[[ PASSAGE TO READ, beginning ]]

Modifier.hazeEffect(state = hazeState) {
inputScale = HazeInputScale.Auto
blurEffect { }
}
| Value | Pixel Reduction | Visual Impact | Recommended For |
|---|
None (default) | 0% | Best quality | Development |
Auto | Platform default | Imperceptible | Production |
Fixed(0.66) | ~55% | Imperceptible | Quality-critical |
Fixed(0.5) | ~75% | Noticeable | Balanced |
Fixed(0.33) | ~89% | Visibly different | Performance-critical |
Reduces Haze cost by 5-20% (Android benchmark), translating to ~3-5% total frame duration reduction.
2. Progressive Blur vs Masking
| Technique | Cost | Visual Quality | When to Use |
|---|
| Masking | Negligible (~+5%) | Good (opacity fade) | Performance-sensitive UIs |
| Progressive | ~+25% (API 33+), ~2x (API 31-32) | Excellent (radius fade) | High-quality iOS-style effects |
Prefer masking for most cases. Use progressive only when the visual difference matters.

[[ PASSAGE TO READ, end ]]
[[ DATA SUPPLIED, beginning ]]

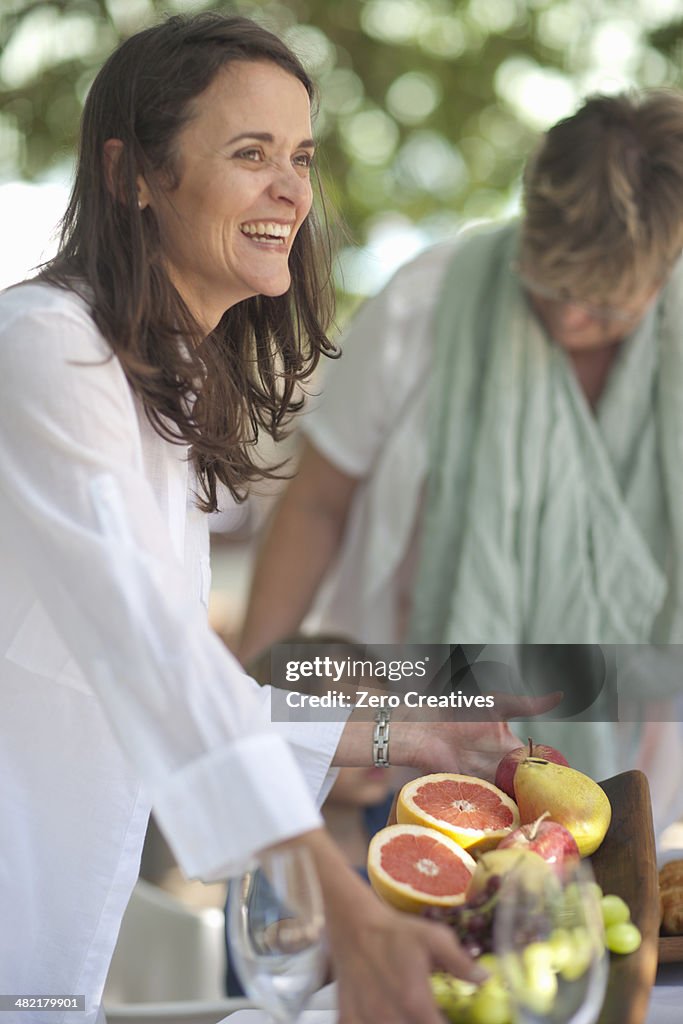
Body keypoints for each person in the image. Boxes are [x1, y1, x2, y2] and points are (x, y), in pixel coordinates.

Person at [0, 13, 551, 1023]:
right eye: (249, 153)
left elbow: (185, 690)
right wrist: (343, 907)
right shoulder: (45, 351)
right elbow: (154, 663)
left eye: (299, 156)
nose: (292, 189)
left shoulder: (154, 393)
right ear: (133, 173)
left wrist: (403, 735)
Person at [237, 89, 683, 835]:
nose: (571, 321)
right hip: (413, 745)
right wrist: (255, 704)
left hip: (648, 761)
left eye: (606, 309)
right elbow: (316, 502)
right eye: (550, 288)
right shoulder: (424, 303)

[[ DATA SUPPLIED, end ]]

▸ **PROMPT A**
Recast the paragraph in the Haze performance notes that begins "Prefer masking for most cases" as a short bulleted list, keeping its main points.
▸ **PROMPT B**
According to the Haze performance notes, what is the cost of the masking technique?
▸ **PROMPT C**
Update the Haze performance notes between "Modifier.hazeEffect(state = hazeState)" and "frame duration reduction.", inclusive, changing "Production" to "Release".

▸ **EXERCISE RESULT A**
- Prefer masking in most cases.
- Use progressive blur only when the visual difference matters.

▸ **EXERCISE RESULT B**
Masking has a negligible cost of about +5%.

▸ **EXERCISE RESULT C**
Modifier.hazeEffect(state = hazeState) {
inputScale = HazeInputScale.Auto
blurEffect { }
}
| Value | Pixel Reduction | Visual Impact | Recommended For |
|---|
None (default) | 0% | Best quality | Development |
Auto | Platform default | Imperceptible | Release |
Fixed(0.66) | ~55% | Imperceptible | Quality-critical |
Fixed(0.5) | ~75% | Noticeable | Balanced |
Fixed(0.33) | ~89% | Visibly different | Performance-critical |
Reduces Haze cost by 5-20% (Android benchmark), translating to ~3-5% total frame duration reduction.